Звездная чернота в небе полностью испарилась, и теперь над нами во всю ширь города от южных угловатых теней гор и до северных равнин растеклась смесь фиолетового и розового. И дома, и асфальт, и обильно растущие здесь деревья, и воздух – все этого же обнадеживающего цвета, цвета скорой зари. Мы с моим без пяти минут незнакомцем рассекаем этот цветной воздух пока еще пустого и молчаливого города. Заворачиваем на нечто вроде аллеи, но это не аллея, а обычная здесь, беспорядочно засаженная дубами и березами узкая пешеходная зона, разделяющая две полосы дороги. Какой сегодня день? Явно не суббота, когда под утро из ночных клубов вываливаются сбрендившие от алкоголя и наркоты одиночки, нарушающие своими воплями эту невинную предрассветную тишину. Слава богу, не суббота. «Тоже не люблю субботы. В субботу меня всегда душит ощущение собственной никчемности. А вот воскресенье люблю», – он снова подслушал мое бормотанье, хотя совсем не знаю, как я озвучиваю свои мысли, шепчу ли, кричу. Они просто вытекают из меня наружу сами по себе, типа, такой «мысленный энурез», не давая мне времени на осознание. Глаза невольно обращаются к небу, чьи цветные переливы постепенно тускнеют под наступлением еще тяжелых багровых тонов.
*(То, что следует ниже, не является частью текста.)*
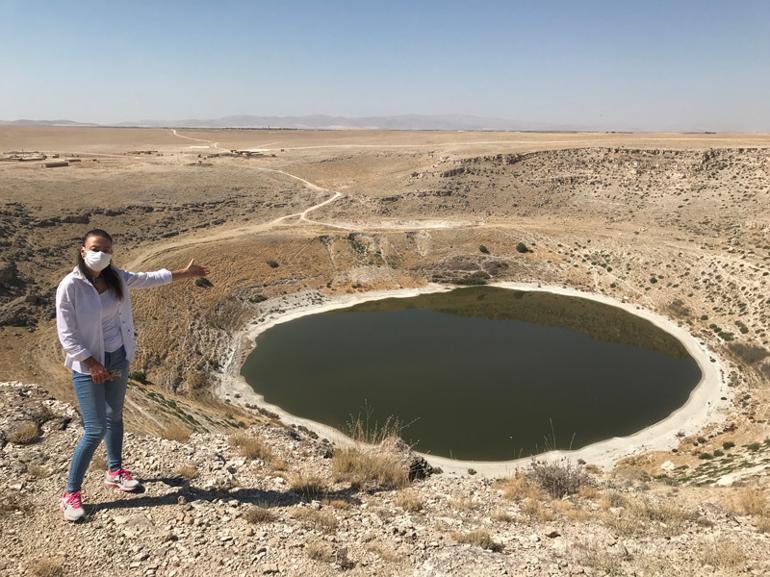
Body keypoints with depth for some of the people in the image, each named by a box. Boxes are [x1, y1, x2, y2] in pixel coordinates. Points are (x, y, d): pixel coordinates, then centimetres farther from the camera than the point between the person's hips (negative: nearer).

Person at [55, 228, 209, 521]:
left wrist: (184, 273, 20)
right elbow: (66, 335, -17)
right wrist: (93, 365, -17)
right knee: (95, 430, -5)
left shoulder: (116, 278, -3)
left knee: (114, 417, 20)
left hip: (119, 358, 6)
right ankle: (71, 493, 13)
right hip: (88, 366, -6)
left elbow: (149, 278, 14)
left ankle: (114, 471, 41)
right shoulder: (70, 286, -20)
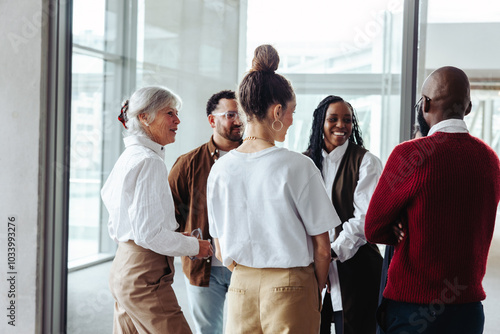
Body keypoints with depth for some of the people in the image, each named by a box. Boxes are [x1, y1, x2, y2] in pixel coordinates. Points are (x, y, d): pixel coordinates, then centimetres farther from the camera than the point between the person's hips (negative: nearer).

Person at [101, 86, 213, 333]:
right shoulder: (148, 162, -15)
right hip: (145, 275, -10)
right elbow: (148, 233, -21)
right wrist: (194, 246, -7)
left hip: (124, 266, 10)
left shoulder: (129, 156, 15)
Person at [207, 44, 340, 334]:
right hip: (290, 288, -4)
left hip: (240, 287, 4)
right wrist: (317, 292, 8)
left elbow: (221, 250, 6)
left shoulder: (220, 168, -1)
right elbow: (321, 247, -9)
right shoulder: (298, 166, -14)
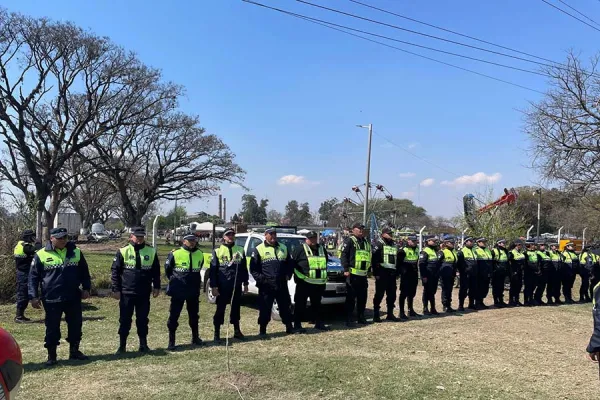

Ветви дубов местами заполнены гроздьями сухих листьев, и в сравнении с этими суровыми деревьями бледные, голые березы кажутся чахоточными, умирающими стариканами, которых никому не жалко, и чьей смерти почти уже желают – не от жалости, а от усталости. Как мой запыленный и опостылевший спутник, который вдруг стал навевать на меня тоску. Он уже не дышит так тяжело и часто, но это его едва слышное, все более медленное и мерное дыхание, еще больше давит на меня и чуть ли не выводит меня из себя. Неизбежность, умирание, конец – вот что напоминают мне его слегка сипящие вдохи и выдохи, уж поскорее бы совсем перестал дышать, это уё…ще с манерами из двадцатых годов двадцатого века, таскающее и лелеющее в себе трупы своих проблем, а не их сами. Все давно сгнило в нем, все переработано и похоронено за ненадобностью, и, скорее всего, он сам себе опостылел гораздо больше, чем мне.